Seetharam, an upright and principled sub-inspector, is transferred from Haveri to the rural Aanegadde police station in Shivamogga district. Although the village appears calm, it has been experiencing a series of carefully executed burglaries and violent incidents that have unsettled the local community.

After assuming charge, Seetharam becomes personally involved when his residence is targeted during a burglary. The methodical nature of the crime leads him to suspect that the incidents are not isolated. As he begins investigating, Seetharam identifies patterns linking the recent offences to an unresolved case locally referred to as Case No. 18.

Through systematic inquiry, analysis of evidence, and interactions with villagers, Seetharam uncovers a network behind the crimes. His investigation is complicated by limited institutional support, local tensions, and the reluctance of residents to cooperate.

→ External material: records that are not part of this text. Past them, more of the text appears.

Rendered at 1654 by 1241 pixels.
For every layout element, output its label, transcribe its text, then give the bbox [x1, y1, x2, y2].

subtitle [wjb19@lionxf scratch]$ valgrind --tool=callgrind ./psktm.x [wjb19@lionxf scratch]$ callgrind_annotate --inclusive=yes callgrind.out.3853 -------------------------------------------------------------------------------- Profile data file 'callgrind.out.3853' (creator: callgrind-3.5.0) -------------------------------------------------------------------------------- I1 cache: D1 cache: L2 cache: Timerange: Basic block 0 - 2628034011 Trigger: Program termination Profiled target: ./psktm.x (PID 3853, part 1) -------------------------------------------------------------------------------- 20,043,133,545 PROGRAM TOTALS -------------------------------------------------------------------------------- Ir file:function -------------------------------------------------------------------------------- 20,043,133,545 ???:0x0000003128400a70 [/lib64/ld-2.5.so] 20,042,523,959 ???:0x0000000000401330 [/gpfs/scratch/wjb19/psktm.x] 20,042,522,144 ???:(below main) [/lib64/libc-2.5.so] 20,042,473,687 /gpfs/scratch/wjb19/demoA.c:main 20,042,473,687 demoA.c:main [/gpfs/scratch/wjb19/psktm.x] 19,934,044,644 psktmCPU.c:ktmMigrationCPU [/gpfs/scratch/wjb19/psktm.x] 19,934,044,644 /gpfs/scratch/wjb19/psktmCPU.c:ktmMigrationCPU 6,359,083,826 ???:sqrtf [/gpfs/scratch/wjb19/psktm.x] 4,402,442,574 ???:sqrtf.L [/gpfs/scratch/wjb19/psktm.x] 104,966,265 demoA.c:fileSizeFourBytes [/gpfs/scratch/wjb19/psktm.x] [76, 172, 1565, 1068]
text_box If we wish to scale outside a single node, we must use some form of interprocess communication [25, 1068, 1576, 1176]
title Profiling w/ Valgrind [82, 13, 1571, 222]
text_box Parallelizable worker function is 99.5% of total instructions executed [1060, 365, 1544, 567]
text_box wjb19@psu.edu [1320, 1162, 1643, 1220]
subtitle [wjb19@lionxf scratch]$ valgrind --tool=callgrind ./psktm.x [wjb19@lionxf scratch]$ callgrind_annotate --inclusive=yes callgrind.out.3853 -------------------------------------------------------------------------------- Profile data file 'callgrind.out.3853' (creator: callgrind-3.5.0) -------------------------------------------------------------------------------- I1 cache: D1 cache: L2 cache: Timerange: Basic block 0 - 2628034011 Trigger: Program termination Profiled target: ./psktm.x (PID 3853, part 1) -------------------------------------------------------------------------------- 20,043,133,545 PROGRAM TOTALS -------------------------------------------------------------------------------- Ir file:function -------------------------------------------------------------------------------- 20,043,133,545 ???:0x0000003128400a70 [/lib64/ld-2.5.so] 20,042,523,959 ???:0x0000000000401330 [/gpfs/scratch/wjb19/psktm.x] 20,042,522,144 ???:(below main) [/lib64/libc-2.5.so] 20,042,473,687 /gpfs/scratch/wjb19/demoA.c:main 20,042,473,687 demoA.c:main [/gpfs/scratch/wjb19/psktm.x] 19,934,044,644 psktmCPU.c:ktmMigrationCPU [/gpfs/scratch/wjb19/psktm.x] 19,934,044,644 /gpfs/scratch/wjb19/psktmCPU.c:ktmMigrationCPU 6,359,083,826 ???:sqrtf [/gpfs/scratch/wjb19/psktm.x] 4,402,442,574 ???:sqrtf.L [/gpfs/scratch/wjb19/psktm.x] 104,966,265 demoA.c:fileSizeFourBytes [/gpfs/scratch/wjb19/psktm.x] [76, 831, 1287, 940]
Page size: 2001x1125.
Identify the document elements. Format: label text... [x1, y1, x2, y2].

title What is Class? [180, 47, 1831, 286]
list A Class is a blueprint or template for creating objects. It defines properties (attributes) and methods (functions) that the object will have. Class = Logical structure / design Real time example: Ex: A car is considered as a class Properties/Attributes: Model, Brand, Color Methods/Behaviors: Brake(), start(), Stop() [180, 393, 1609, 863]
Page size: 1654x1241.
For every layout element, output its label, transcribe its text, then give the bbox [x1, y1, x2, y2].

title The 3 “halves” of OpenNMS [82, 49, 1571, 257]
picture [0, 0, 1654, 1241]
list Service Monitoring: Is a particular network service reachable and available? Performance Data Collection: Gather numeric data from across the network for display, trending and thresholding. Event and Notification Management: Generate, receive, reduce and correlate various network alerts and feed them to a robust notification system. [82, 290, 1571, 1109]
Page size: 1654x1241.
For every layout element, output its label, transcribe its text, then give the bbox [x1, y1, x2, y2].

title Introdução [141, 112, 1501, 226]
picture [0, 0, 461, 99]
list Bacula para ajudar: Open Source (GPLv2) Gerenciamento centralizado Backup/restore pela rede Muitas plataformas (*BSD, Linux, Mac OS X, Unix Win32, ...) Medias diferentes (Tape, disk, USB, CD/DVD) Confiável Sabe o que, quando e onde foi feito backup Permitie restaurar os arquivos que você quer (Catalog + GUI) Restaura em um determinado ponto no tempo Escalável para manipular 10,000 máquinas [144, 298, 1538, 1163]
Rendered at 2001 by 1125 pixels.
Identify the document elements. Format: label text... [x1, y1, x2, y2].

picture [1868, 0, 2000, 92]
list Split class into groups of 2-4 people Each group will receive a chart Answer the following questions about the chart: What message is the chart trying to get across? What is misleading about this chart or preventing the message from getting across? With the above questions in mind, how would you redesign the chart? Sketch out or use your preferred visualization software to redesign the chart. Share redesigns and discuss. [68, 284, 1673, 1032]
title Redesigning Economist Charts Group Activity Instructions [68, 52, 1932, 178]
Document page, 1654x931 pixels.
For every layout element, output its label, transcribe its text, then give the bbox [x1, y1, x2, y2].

As the criminal activities escalate, Seetharam narrows his focus on key suspects and pieces together the motives underlying the offences.

The investigation culminates in a confrontation that reveals the connections between the crimes and the earlier case. The resolution highlights Seetharam’s efforts to restore order while reflecting the broader social consequences of the events within the village.

== Production ==
The film was shot in Thirthahalli, in Karnataka, India.

== Reception ==
Vinay Lokesh of The Times of India rated the film two-and-a-half out of five stars and wrote that "In his 50th film in the Kannada film industry, lead actor Vijay Raghavendra excels in his role as a cop, but the story could have been tighter for the edge-of-the-seat experience it was supposed to have been". Vivek M. V. of Deccan Herald stated that "It's tough to get emotionally attached to the lead character because his personal life is shoddily showcased. Perhaps due to budgetary constraints, the film is filled with fresh faces who struggle to hold our attention". Bobby Sing of The Free Press Journal wrote that "In all, it’s the sincere performance of Vijay and the technical merits that save the film from being a routine, below-average attempt. But the plot certainly deserved to be presented distinctively as an elaborate narration of just one case". Prathibha Joy of OTT Play opined that "Seetharam Benoy: Case No 18 gets off to a promising start, but falters along the way in execution".